The Supreme Court of Canada has ruled that two banks were liable for a $5.5-million cheque fraud carried out by a former employee of Teva Canada Ltd.
In a 5-4 decision, the country’s top court found the major pharmaceutical company should not bear the loss resulting from the scheme, as it should fall on the two banks the employee used to carry out the fraud — TD Canada Trust and the Bank of Nova Scotia.
“To allocate losses to the drawer for having failed to identify and detect fraud is inconsistent with the strict liability tort of conversion, which makes any negligence on the part of the drawer or the banks in preventing the fraud irrelevant,” Justice Rosalie Abella wrote on behalf of the majority in Teva Canada Ltd. v. TD Canada Trust and Bank of Nova Scotia.
The scheme that spurred the dispute involved drafting false cheque requisition forms for six businesses — four using the names of company customers and two with similar names of existing customers. The former Teva employee then registered the business names as sole proprietorships and opened bank accounts for them, depositing 63 fraudulent cheques amounting to $5.5 million.

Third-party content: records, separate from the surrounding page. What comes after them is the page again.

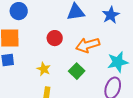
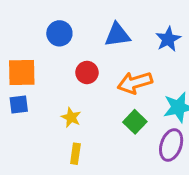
blue circle: (19, 11) -> (59, 33), moved
green square: (77, 71) -> (135, 122), moved

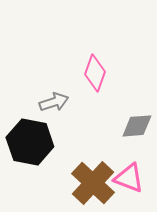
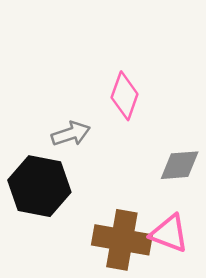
brown cross: (93, 183) -> (122, 240), turned -33

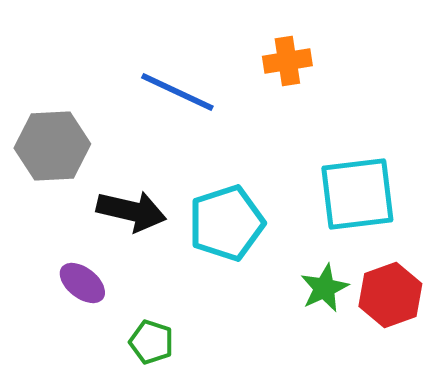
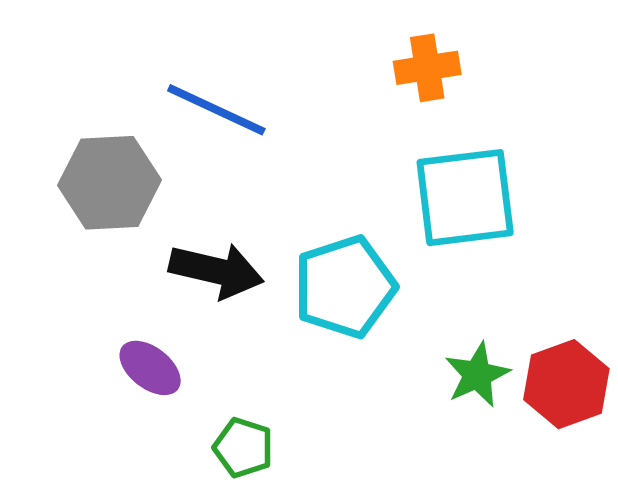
blue line: (177, 92) -> (216, 110), moved
cyan square: (357, 194) -> (465, 198), moved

Teva then filed an action against the banks, arguing they were liable for conversion. An Ontario Superior Court judge had ruled in favour of Teva, but the Court of Appeal reversed that decision in 2016, finding the banks were not liable.
At issue in the appeal to the Supreme Court was whether the payees were fictitious within the meaning of s. 20(5) of the Bills of Exchange Act. A defence of conversion applies if cheques are made out to “fictitious or non-existing” payees.
In the majority decision, the court laid out a two-step test for how a bank must prove a payee is fictitious. The first step involves whether the drawer intends to pay the payee. If they do not, the payee is fictitious and they should not be able to recover from the bank.
If the bank is not able to prove the drawer intended to pay the payee, the second step of the test involves asking whether the payee is legitimate or whether a payee could reasonably be mistaken for a legitimate payee.
If the answer is no to both of these, the payee does not exist and the drawer is liable.
The court found that all the payees were either known customers or companies whose names could be reasonably mistaken for actual customers and, therefore, none of the payees were fictitious or non-existent and the banks could not rely on the defence in s. 20(5).
Colby Linthwaite, one of the lawyers representing Teva, says the decision clarifies the defences available under the Bills of Exchange Act.
“The majority decision by clearly stating there is a two-step test has very much clarified the state of the law,” he says. “It’s articulated in the clearest fashion yet what the law has been for some time.”
In the dissent, Justices Suzanne Côté and Malcolm Rowe wrote that a simplified and objective approach to the interpretation of the provision should be followed. The dissenting judges ruled that payees are non-existing when they do not in fact exist at the time the instrument is drawn.
“The non-existence of the payee obviously makes the endorsement by this person impossible,” Côté and Rowe wrote. “Thus such a cheque may be treated as payable to the bearer, providing the banks with a defence to the tort of conversion.”
They added that if a payee is determined to be an existing person, it should then be asked whether they are fictitious, meaning when there is not a real transaction between the drawer and the payee.
Linthwaite says if the majority had adopted the dissent, it would have represented an “enormous upheaval” in the law.
“It would have returned the law to a state that it was in for a 17-year period at the end of the 19th century,” he says.
The lawyers representing TD Canada Trust and the Bank of Nova Scotia did not provide comment before deadline.